Readers will really appreciate the back blurb on Alvin Lu’s first novel, The Hell Screens. Because it’s probably going to be the most coherent page of the book.
Here’s what seems to be the gist of the story: an American of Chinese descent, Cheng Ming, goes to Taiwan to do some sort of nebulous research on suicides and murders. He meets up with quite a cast of characters, both living and otherwise. There’s Sylvia, a young woman with prescient powers who may or may not be a ghost; besides doing fortunes, she kind of doubles as a financial advisor as she’s quite good with picking promising stocks. Then there’s Fatty, an obese filmmaker wannabe who’s waiting to get to America via a vanished brother-in-law. And Wang, a “tang-ki” – who is sort of a shaman-minor-god-conduit to the netherworld.
Those are the three Cheng Ming actually has contact with. Then there’s K., a serial rapist-killer with whom ghostly (or not) Sylvia may or may not have been in a failed (… or not) double suicide pact. The entire island is obsessed with the criminal, waiting for him to strike again. Offensively enough, he’s quite the ladies’ man, as well. And the mysterious Chuan Tian-yi, who may or may not have survived a double suicide pact (sounding redundant here), who may or may not have run off to California, and made apocryphal films with real corpses, who may or may have been reincarnated as an ex-student-now-mountain-hermit.

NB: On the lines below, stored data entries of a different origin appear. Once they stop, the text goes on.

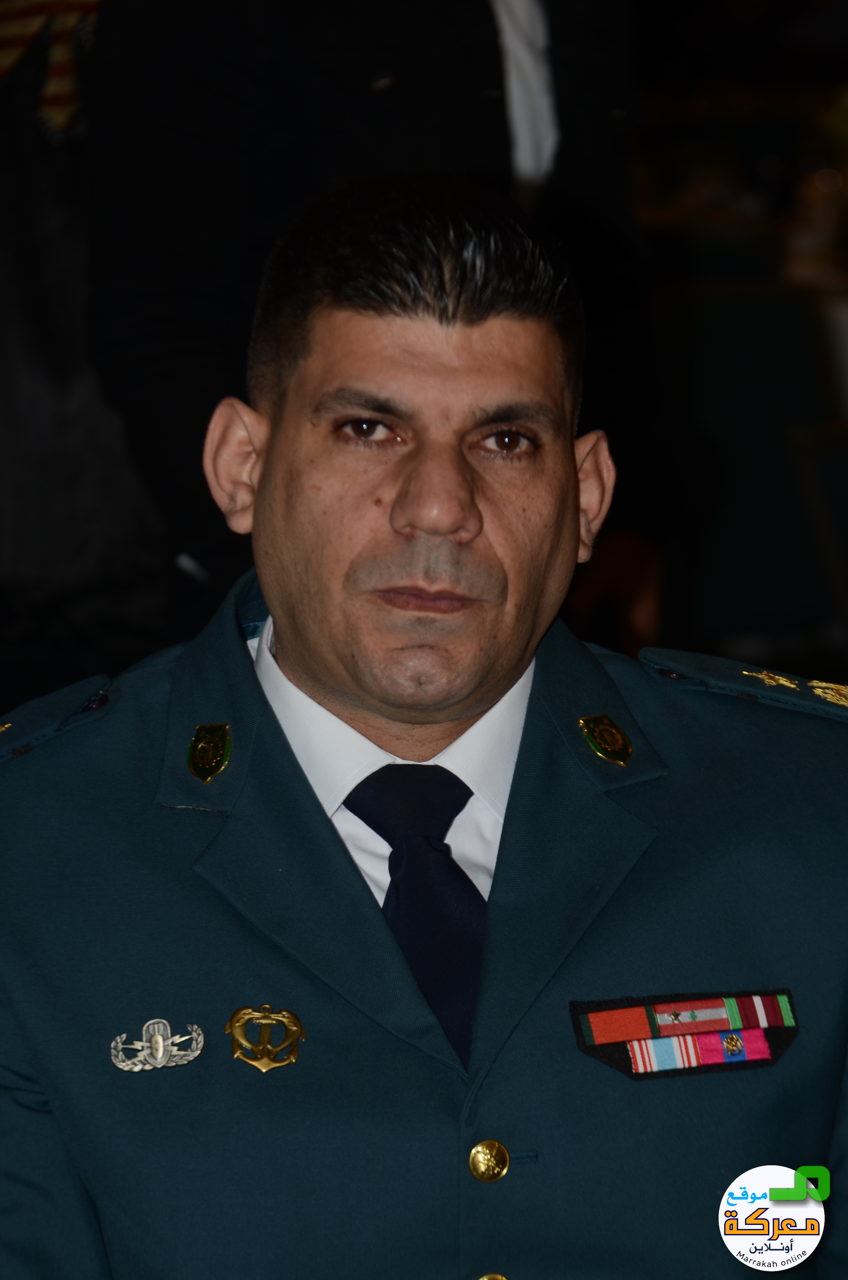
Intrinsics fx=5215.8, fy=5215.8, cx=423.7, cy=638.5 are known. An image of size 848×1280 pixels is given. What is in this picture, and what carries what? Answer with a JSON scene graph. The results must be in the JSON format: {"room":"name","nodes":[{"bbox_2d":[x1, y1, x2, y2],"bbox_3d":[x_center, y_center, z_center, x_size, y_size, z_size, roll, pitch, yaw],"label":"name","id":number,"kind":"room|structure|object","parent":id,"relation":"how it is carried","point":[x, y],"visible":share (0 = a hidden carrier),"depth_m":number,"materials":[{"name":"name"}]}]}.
{"room":"event hall","nodes":[
{"label":"event hall","id":0,"kind":"room"},
{"bbox_2d":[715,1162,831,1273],"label":"logo","id":1,"kind":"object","parent":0,"point":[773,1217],"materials":[{"name":"white"}]},
{"label":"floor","id":2,"kind":"structure","parent":0,"visible":0},
{"bbox_2d":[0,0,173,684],"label":"person","id":3,"kind":"object","parent":2,"relation":"on","point":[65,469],"visible":0.54,"depth_m":5.62},
{"bbox_2d":[100,1,652,644],"bbox_3d":[-0.034,-0.321,5.113,0.592,1.932,0.738,-1,6,-3],"label":"person","id":4,"kind":"object","parent":2,"relation":"on","point":[559,98],"visible":0.55,"depth_m":4.94},
{"bbox_2d":[0,171,847,1279],"bbox_3d":[0.016,0.317,3.438,0.813,1.183,0.723,-2,6,-16],"label":"man","id":5,"kind":"object","parent":2,"relation":"on","point":[468,534],"visible":0.98,"depth_m":3.30},
{"bbox_2d":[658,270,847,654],"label":"chair","id":6,"kind":"object","parent":2,"relation":"on","point":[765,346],"visible":0.55,"depth_m":7.90,"materials":[{"name":"fabric"}]},
{"bbox_2d":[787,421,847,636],"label":"chair","id":7,"kind":"object","parent":2,"relation":"on","point":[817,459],"visible":0.9,"depth_m":7.11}
]}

And if that’s not enough, there are all sorts of random suicides, monks with strange tales, spirits and ghosts (blue ones, even!) that keep popping up on almost every page. The frequency of Cheng Ming’s encounters seem to be linked to his eyesight – or lack thereof. His contacts start giving him trouble, he loses one and goes around one-eyed and, amazingly enough, doesn’t pull out his glasses until two-thirds through the novel. It’s hard to imagine that Lu could possibly be using such obvious, overused imagery: the less Cheng Ming can see of the real world, he can see of the not-real world, and eventually reality and the netherworld get all so blurred he doesn’t know where he is.
Whatever Lu’s intention, Hell Screens doesn’t work. Cheng-Ming is a mindless wanderer in a mindless world. And in spite of all the death and destruction, there wasn’t a single shiver down the spine. Just eyes glazed over in utter boredom.